Тишина переминалась ещё пару секунд после финального «А я так закаляюсь, шоб вы все уже были здоровы!» — и… зал зааплодировал.
«Это мне?» – удивилась я. Больше вроде было некому. Я осмелилась осмотреться.
Женщина, стоящая в первом ряду у подиума, плакала.
– Не расстраивайтесь! – я попыталась успокоить её. – Мало ли на свете плохих писателей, так что теперь, из-за каждого рыдать?
– Я не расстраиваюсь! – всхлипнула она. – Я радуюсь! Мы с вами землячки. Я из Николаева. И я очень вами горжусь! – И протянула мне на подпись «Большую собаку».
Я хотела пошутить про Жмеринку или Бердичев, но дама была так искренна… «Из Николаева так из Николаева. Землячки так землячки!» – подумала я, вспомнив, как на Невском проспекте в Доме книги «Зингер» после встречи с читателями у меня взяли автограф:
– Напишите «Мише из Нью-Йорка от землячки». Он тоже одессит – он из Винницы и учился в Одесском медине, потому что из винницкого его выгнали за неуспеваемость, так он перевёлся в Одессу и сейчас, тридцать лет после, очень плакал над второй новеллой этой вашей «Большой собаки». Мы его понимаем, мы сами из Минска.

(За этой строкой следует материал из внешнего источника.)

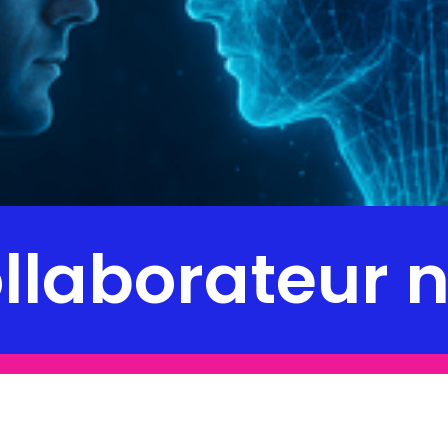
collaborateur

«Да к чёрту лысому эту врождённо-дефективную черту всех одесситов, перед которой снимают котелки даже великоросские шовинисты, – помнится, мелькнуло у меня, – планета такая маленькая, все одной атмосферой дышим!» И написала винницкому Мише из Нью-Йорка: «Нью-йоркскому одесситу украинского происхождения от землячки и однокашницы, русской москвички одесского пошиба Татьяны Соломатиной. Шоб вам ещё сто лет не лабали Шопена, Миша! И дайте спасибо вашим белорусским одесситам за мою сигнатуру».
Надеюсь, нью-йоркский одессит Миша винницкого урожая понял, что я пожелала ему долгих лет жизни, а сама я текстом автографа долго гордилась как натурально идиотским!